EXERCISE GOAL — Swap "scientific name" for "species" throughout the data below and keep every other word unchanged. Leave the pictures out of your answer.

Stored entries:
++++++
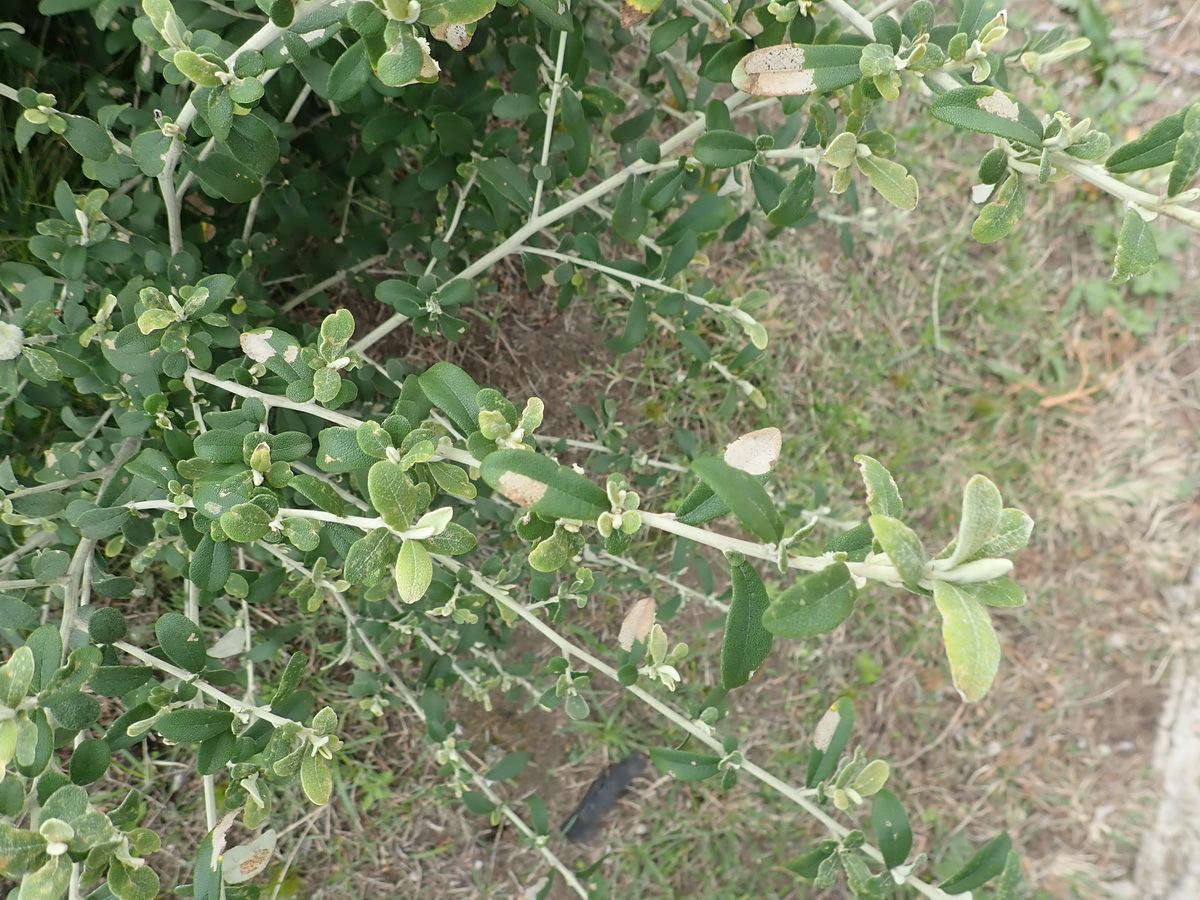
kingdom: Plantae
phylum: Tracheophyta
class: Magnoliopsida
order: Asterales
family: Asteraceae
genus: Tarchonanthus
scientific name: Tarchonanthus littoralis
++++++
WRITTEN ANSWER —
kingdom: Plantae
phylum: Tracheophyta
class: Magnoliopsida
order: Asterales
family: Asteraceae
genus: Tarchonanthus
species: Tarchonanthus littoralis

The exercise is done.